[Source records]
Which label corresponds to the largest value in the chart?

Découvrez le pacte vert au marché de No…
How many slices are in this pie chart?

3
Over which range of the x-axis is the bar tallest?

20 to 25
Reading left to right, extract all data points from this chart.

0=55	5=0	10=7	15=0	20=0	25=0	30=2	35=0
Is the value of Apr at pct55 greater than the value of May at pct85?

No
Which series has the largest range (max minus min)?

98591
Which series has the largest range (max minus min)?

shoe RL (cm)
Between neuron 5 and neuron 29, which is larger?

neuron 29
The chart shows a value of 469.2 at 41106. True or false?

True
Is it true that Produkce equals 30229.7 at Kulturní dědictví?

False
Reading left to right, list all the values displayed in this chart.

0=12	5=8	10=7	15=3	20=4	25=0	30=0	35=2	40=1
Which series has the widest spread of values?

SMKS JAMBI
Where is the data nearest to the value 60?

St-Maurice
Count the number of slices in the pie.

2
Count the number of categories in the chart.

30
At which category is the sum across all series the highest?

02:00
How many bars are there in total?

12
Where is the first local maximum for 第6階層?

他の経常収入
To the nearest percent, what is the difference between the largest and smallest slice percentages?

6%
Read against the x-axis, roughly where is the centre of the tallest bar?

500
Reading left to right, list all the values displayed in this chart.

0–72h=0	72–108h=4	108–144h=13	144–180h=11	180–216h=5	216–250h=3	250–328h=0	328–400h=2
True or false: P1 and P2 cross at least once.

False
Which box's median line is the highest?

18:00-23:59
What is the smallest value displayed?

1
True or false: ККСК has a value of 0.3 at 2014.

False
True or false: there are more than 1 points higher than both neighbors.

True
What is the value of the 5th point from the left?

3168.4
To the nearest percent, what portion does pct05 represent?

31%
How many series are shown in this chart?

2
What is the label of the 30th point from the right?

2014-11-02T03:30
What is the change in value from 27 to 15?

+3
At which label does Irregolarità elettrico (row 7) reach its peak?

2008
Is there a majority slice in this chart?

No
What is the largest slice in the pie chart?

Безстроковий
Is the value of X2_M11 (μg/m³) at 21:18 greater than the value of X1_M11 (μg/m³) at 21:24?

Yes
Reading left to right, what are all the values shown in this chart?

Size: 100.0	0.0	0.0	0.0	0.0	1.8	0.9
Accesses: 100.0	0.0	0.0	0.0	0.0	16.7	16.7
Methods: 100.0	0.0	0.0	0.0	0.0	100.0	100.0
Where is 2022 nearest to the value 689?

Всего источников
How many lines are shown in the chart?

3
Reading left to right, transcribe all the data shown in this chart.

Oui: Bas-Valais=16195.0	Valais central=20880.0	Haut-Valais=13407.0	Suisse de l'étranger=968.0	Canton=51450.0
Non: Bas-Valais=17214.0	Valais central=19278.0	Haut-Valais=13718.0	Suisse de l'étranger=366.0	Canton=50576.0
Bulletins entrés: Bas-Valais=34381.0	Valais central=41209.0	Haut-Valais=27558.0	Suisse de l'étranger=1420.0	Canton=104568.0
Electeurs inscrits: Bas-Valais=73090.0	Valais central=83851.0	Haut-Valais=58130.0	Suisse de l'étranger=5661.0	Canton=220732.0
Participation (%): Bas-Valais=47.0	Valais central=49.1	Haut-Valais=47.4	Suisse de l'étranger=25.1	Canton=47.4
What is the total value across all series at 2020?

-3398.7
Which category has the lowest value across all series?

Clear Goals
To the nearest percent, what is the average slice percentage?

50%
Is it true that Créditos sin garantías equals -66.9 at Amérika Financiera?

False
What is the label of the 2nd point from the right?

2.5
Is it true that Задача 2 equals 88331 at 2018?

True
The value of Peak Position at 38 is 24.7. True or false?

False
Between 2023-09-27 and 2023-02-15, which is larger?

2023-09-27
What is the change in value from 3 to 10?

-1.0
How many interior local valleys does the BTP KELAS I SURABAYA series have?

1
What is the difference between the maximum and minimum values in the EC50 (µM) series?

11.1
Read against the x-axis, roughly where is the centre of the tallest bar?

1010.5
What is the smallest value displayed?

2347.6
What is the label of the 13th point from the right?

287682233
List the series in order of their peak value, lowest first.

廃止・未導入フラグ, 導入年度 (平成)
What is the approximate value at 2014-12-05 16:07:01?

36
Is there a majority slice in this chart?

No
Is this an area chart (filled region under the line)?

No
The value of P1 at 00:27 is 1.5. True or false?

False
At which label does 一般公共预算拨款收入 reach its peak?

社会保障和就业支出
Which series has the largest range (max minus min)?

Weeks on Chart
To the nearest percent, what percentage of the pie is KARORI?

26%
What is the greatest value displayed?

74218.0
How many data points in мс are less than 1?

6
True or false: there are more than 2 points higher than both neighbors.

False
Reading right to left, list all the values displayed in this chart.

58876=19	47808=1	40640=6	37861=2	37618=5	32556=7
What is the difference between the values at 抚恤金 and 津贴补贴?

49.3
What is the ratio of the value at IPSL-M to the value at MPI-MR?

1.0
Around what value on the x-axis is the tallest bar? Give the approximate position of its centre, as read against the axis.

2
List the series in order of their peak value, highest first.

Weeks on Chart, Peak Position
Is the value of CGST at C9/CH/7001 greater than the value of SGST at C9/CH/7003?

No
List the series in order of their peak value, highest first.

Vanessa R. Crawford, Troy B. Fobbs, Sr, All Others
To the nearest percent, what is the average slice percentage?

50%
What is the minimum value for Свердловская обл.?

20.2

- EXERCISE DIRECTIONS
Reproduce every line of the material above word for word, with nothing changed or left out.

- RESPONSE
Which label corresponds to the largest value in the chart?

Découvrez le pacte vert au marché de No…
How many slices are in this pie chart?

3
Over which range of the x-axis is the bar tallest?

20 to 25
Reading left to right, extract all data points from this chart.

0=55	5=0	10=7	15=0	20=0	25=0	30=2	35=0
Is the value of Apr at pct55 greater than the value of May at pct85?

No
Which series has the largest range (max minus min)?

98591
Which series has the largest range (max minus min)?

shoe RL (cm)
Between neuron 5 and neuron 29, which is larger?

neuron 29
The chart shows a value of 469.2 at 41106. True or false?

True
Is it true that Produkce equals 30229.7 at Kulturní dědictví?

False
Reading left to right, list all the values displayed in this chart.

0=12	5=8	10=7	15=3	20=4	25=0	30=0	35=2	40=1
Which series has the widest spread of values?

SMKS JAMBI
Where is the data nearest to the value 60?

St-Maurice
Count the number of slices in the pie.

2
Count the number of categories in the chart.

30
At which category is the sum across all series the highest?

02:00
How many bars are there in total?

12
Where is the first local maximum for 第6階層?

他の経常収入
To the nearest percent, what is the difference between the largest and smallest slice percentages?

6%
Read against the x-axis, roughly where is the centre of the tallest bar?

500
Reading left to right, list all the values displayed in this chart.

0–72h=0	72–108h=4	108–144h=13	144–180h=11	180–216h=5	216–250h=3	250–328h=0	328–400h=2
True or false: P1 and P2 cross at least once.

False
Which box's median line is the highest?

18:00-23:59
What is the smallest value displayed?

1
True or false: ККСК has a value of 0.3 at 2014.

False
True or false: there are more than 1 points higher than both neighbors.

True
What is the value of the 5th point from the left?

3168.4
To the nearest percent, what portion does pct05 represent?

31%
How many series are shown in this chart?

2
What is the label of the 30th point from the right?

2014-11-02T03:30
What is the change in value from 27 to 15?

+3
At which label does Irregolarità elettrico (row 7) reach its peak?

2008
Is there a majority slice in this chart?

No
What is the largest slice in the pie chart?

Безстроковий
Is the value of X2_M11 (μg/m³) at 21:18 greater than the value of X1_M11 (μg/m³) at 21:24?

Yes
Reading left to right, what are all the values shown in this chart?

Size: 100.0	0.0	0.0	0.0	0.0	1.8	0.9
Accesses: 100.0	0.0	0.0	0.0	0.0	16.7	16.7
Methods: 100.0	0.0	0.0	0.0	0.0	100.0	100.0
Where is 2022 nearest to the value 689?

Всего источников
How many lines are shown in the chart?

3
Reading left to right, transcribe all the data shown in this chart.

Oui: Bas-Valais=16195.0	Valais central=20880.0	Haut-Valais=13407.0	Suisse de l'étranger=968.0	Canton=51450.0
Non: Bas-Valais=17214.0	Valais central=19278.0	Haut-Valais=13718.0	Suisse de l'étranger=366.0	Canton=50576.0
Bulletins entrés: Bas-Valais=34381.0	Valais central=41209.0	Haut-Valais=27558.0	Suisse de l'étranger=1420.0	Canton=104568.0
Electeurs inscrits: Bas-Valais=73090.0	Valais central=83851.0	Haut-Valais=58130.0	Suisse de l'étranger=5661.0	Canton=220732.0
Participation (%): Bas-Valais=47.0	Valais central=49.1	Haut-Valais=47.4	Suisse de l'étranger=25.1	Canton=47.4
What is the total value across all series at 2020?

-3398.7
Which category has the lowest value across all series?

Clear Goals
To the nearest percent, what is the average slice percentage?

50%
Is it true that Créditos sin garantías equals -66.9 at Amérika Financiera?

False
What is the label of the 2nd point from the right?

2.5
Is it true that Задача 2 equals 88331 at 2018?

True
The value of Peak Position at 38 is 24.7. True or false?

False
Between 2023-09-27 and 2023-02-15, which is larger?

2023-09-27
What is the change in value from 3 to 10?

-1.0
How many interior local valleys does the BTP KELAS I SURABAYA series have?

1
What is the difference between the maximum and minimum values in the EC50 (µM) series?

11.1
Read against the x-axis, roughly where is the centre of the tallest bar?

1010.5
What is the smallest value displayed?

2347.6
What is the label of the 13th point from the right?

287682233
List the series in order of their peak value, lowest first.

廃止・未導入フラグ, 導入年度 (平成)
What is the approximate value at 2014-12-05 16:07:01?

36
Is there a majority slice in this chart?

No
Is this an area chart (filled region under the line)?

No
The value of P1 at 00:27 is 1.5. True or false?

False
At which label does 一般公共预算拨款收入 reach its peak?

社会保障和就业支出
Which series has the largest range (max minus min)?

Weeks on Chart
To the nearest percent, what percentage of the pie is KARORI?

26%
What is the greatest value displayed?

74218.0
How many data points in мс are less than 1?

6
True or false: there are more than 2 points higher than both neighbors.

False
Reading right to left, list all the values displayed in this chart.

58876=19	47808=1	40640=6	37861=2	37618=5	32556=7
What is the difference between the values at 抚恤金 and 津贴补贴?

49.3
What is the ratio of the value at IPSL-M to the value at MPI-MR?

1.0
Around what value on the x-axis is the tallest bar? Give the approximate position of its centre, as read against the axis.

2
List the series in order of their peak value, highest first.

Weeks on Chart, Peak Position
Is the value of CGST at C9/CH/7001 greater than the value of SGST at C9/CH/7003?

No
List the series in order of their peak value, highest first.

Vanessa R. Crawford, Troy B. Fobbs, Sr, All Others
To the nearest percent, what is the average slice percentage?

50%
What is the minimum value for Свердловская обл.?

20.2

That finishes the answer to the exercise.